DATASET RECORDS Block Start

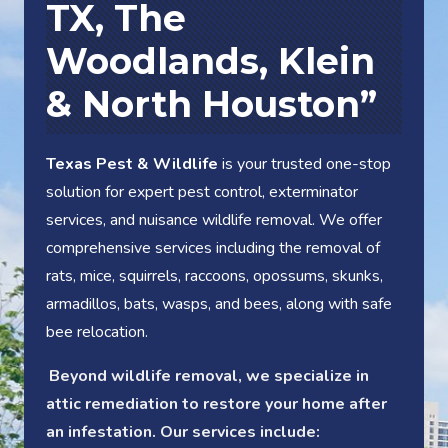
TX
, The
Woodlands, Klein
& North Houston”
Texas Pest & Wildlife
is your trusted one-stop
solution for expert pest control, exterminator
services, and nuisance wildlife removal. We offer
comprehensive services including the removal of
rats, mice, squirrels, raccoons, opossums, skunks,
armadillos, bats, wasps, and bees, along with safe
bee relocation.
Beyond wildlife removal, we specialize in
attic remediation to restore your home after
an infestation. Our services include:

DATASET RECORDS Block End

ABOUT THIS EXERCISE: Please say how many lines in the records contain the word "services", and give only that number.

EXERCISE RESULT: 3